FIFA put business 1st in 2018-2022 World Cup race
FIFA's decision to combine the 2018 and 2022 World Cup hosting rights into one process was a largely commercial call it has come to regret.
The 24-man executive committee - now reduced to 22 after Amos Adamu and Reynald Temarii were suspended following a corruption investigation - took the decision in late 2008 at the height of the global financial crisis.
The move was intended to give FIFA clarity and stability in negotiations with broadcasters and sponsors.

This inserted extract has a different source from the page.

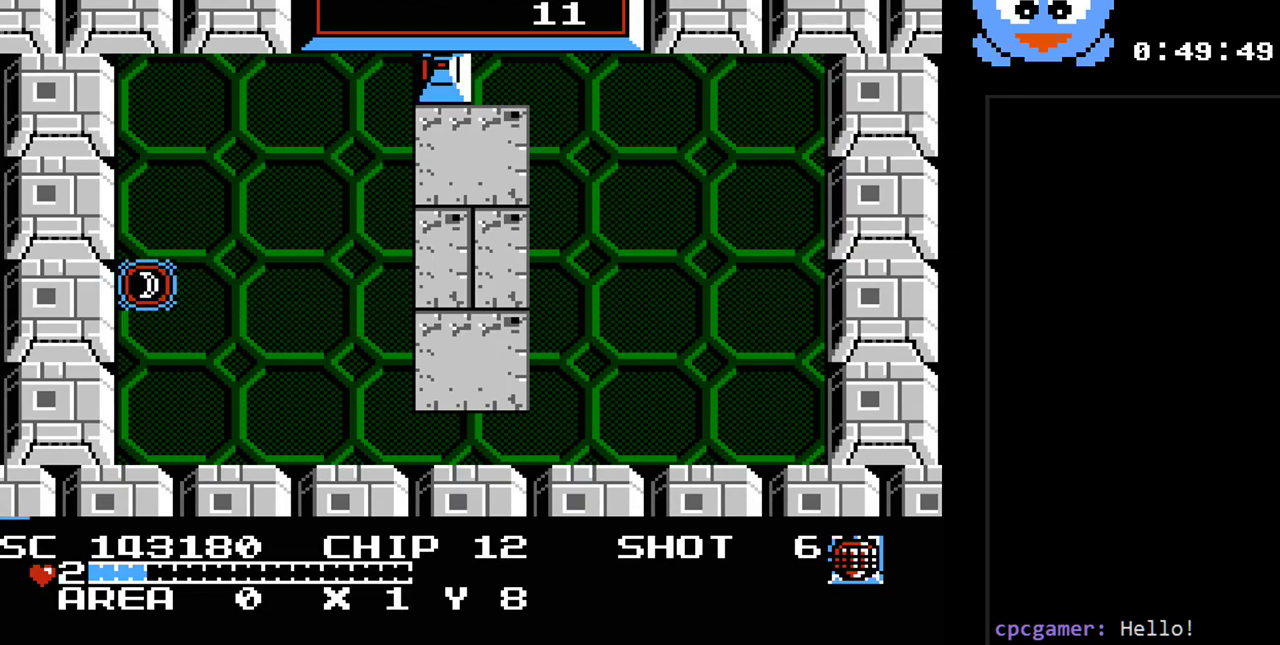
{"buttons": [], "events": []}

Instead, details of vote-trading emerged despite specially drafted rules intended to stop unethical behavior.
While recent allegations of bribery and collusion will likely have little impact on FIFA's earnings from its ''privileged'' cash-cow competition in seven and 11 years, its reputation has taken a hit.
''I am not convinced now that it was the right decision,'' FIFA President Sepp Blatter said after an Oct. 29 meeting of the executive body.

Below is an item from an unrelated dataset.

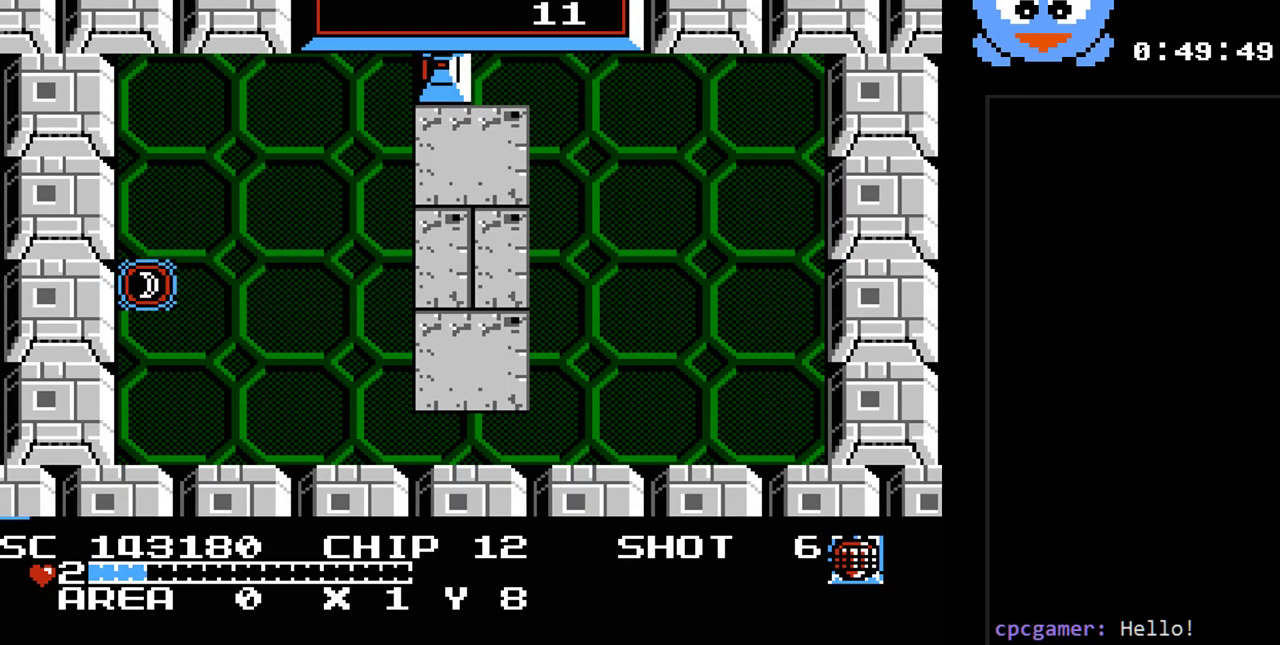
{"buttons": [], "events": []}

Blatter added that, as chairman of the ruling panel, he took some responsibility for choosing a strategy that later threatened to derail Thursday's secret ballots.
FIFA's top administrator acknowledged that he also backed the double-header option.
''I pushed for this idea,'' secretary general Jerome Valcke told The Associated Press in a recent interview. ''It is true when people are saying it was mainly a commercial point to say we should have the two together. We sold '10 and '14 (together), so we will sell '18 and '22.''
FIFA defied many doubters to organize a commercially successful tournament in South Africa, which earned football's governing body at least 95 percent of its income in the 2007-10 World Cup cycle. The final figure will be close to $3.5 billion (?2.6 billion), not taxed in South Africa or Switzerland.
FIFA has budgeted to earn $3.8 billion - $2.2 billion from broadcasting rights; $1.6 billion from sponsors, hospitality and licensing deals - before the 2014 World Cup is played in Brazil.
Valcke cited FIFA's ''amazing'' support from six top-tier sponsors to predict greater revenues from the World Cups being awarded.
''They are coming to us asking for extensions now for '18 and '22 - even with higher fees,'' Valcke said. ''They are saying, 'We want it and we are ready to pay for it.'''
Five sponsors - Adidas, Emirates airline, Hyundai-Kia, Sony and Visa - began negotiations soon after play ended in South Africa. On Wednesday, FIFA announced that Korean carmaker Hyundai had signed through 2022.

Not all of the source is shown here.